That moment has lived with me all my life. So has another. It involved a car salesman when I was in my twenties. He was one of my accounts when I was an advertising salesperson for the Augusta Chronicle. He welcomed me in his office and shut the door, asked me to sit down, then walked up behind me, put his hands on my shoulders, and reached down and grabbed my breasts.
I bolted from the room, slamming the door behind me. I didn’t report it. I didn’t tell my boss. I shared what happened with a male co-worker, and he told me not to say anything because it might affect my job; he said he’d take over my account so I wouldn’t have to see the man again.
I don’t know if I’m merely unlucky or what, but I wish I could say these were the only incidents like this in my life. They weren’t. There was another, and all I’ll say about that is a woman never really knows how strong a man is, how helpless she can be, until she is beneath him, unable to break free.
How Do We Know Who Is Telling the Truth
Why am I telling you this? I’m sure you can guess. There’s a lot of talk about sexism and sexual assault recently because of tapes released about Donald Trump and several women who have never spoken before—some in more than 30 years—telling their stories of how he sexually assaulted them.
I don’t know whether their stories are true. If he’s guilty and found to be so in a court of law, then I hope he’s punished. I do wonder, however, why his accusers never mentioned these things when NBC hired Trump to be on national television. I wonder why they never mentioned it when he stepped into politics years ago. I wonder why they never mentioned it during the primaries. I wonder why they never mentioned it until October, just before the election.
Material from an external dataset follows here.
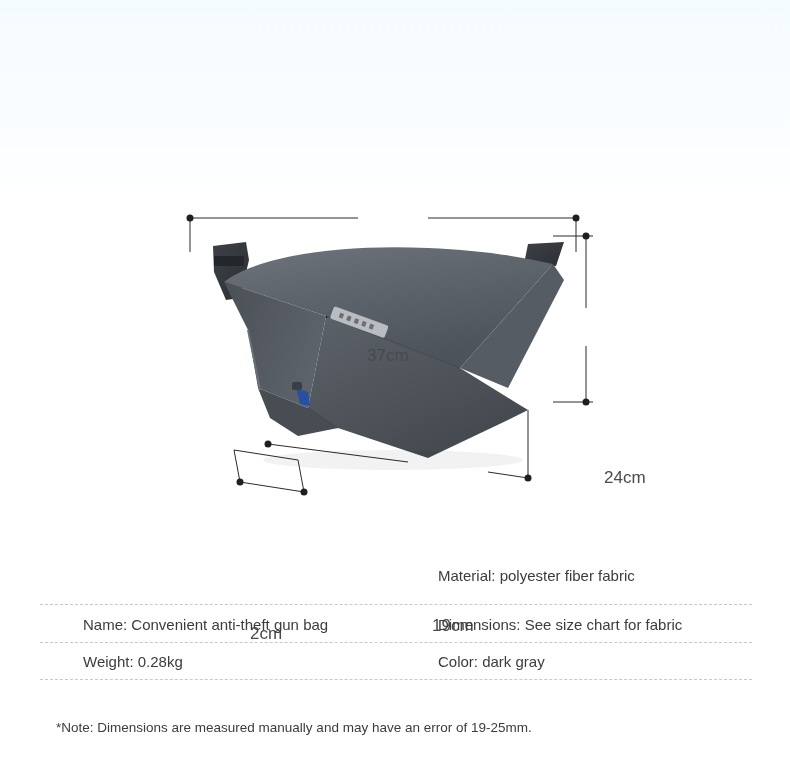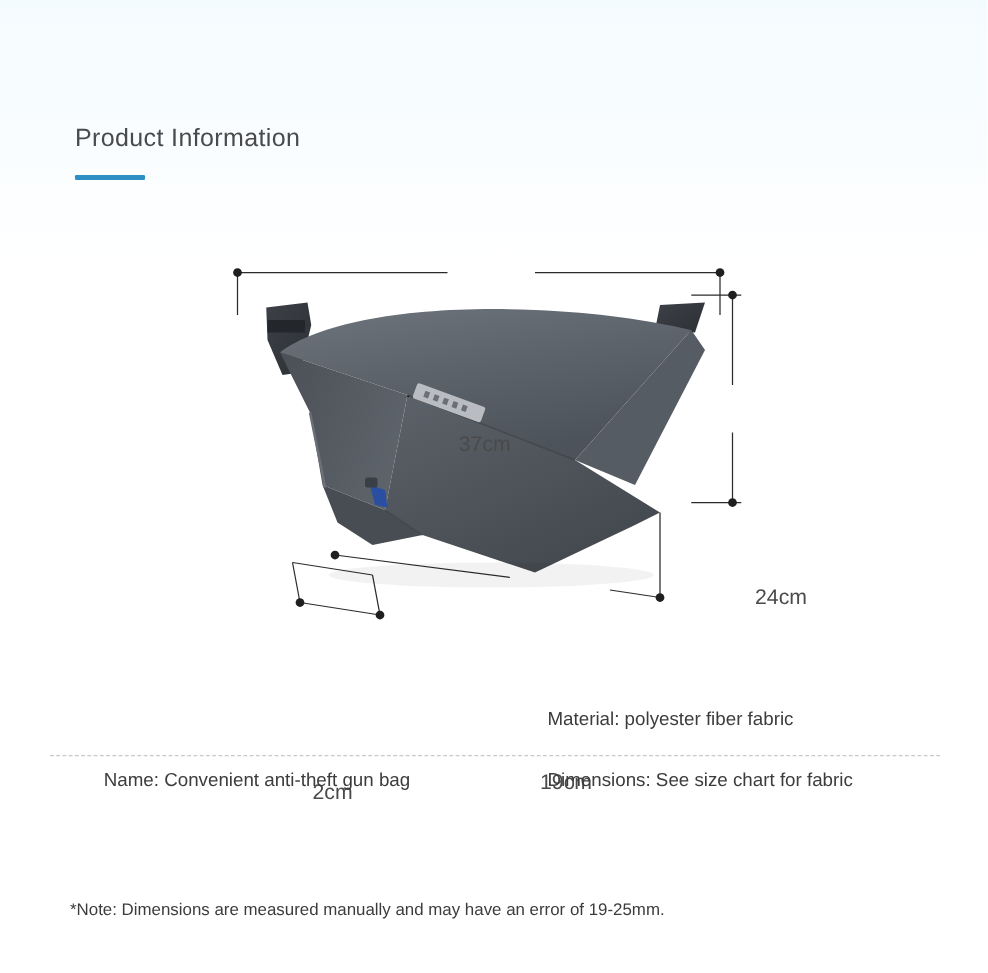"Product Information" div.header { html: <div> <div>Product Information</div> <div></div> </div> -> none }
Was it just because they felt some freedom to do so because of the “Access Hollywood” tape? Maybe, but the timing still seems odd to me. It all seems so—how shall I put it—choreographed.
But who am I to accuse possible assault victims of lying or playing political games? I don’t know their motives or the truth of their stories. I will say that having been a victim of unwanted sexual advances and assault, I do have a sense of when women are telling the truth about such matters.
I also have a keen sensitivity to the hypocrisy of those who say they care deeply about women who have suffered in this way—hypocrites like Michelle Obama. Honestly, I don’t know who’s worse. A man who sexually abuses a woman, or a woman who uses another woman who has been sexually abused, creating another layer of abuse. Part of me says it’s the latter.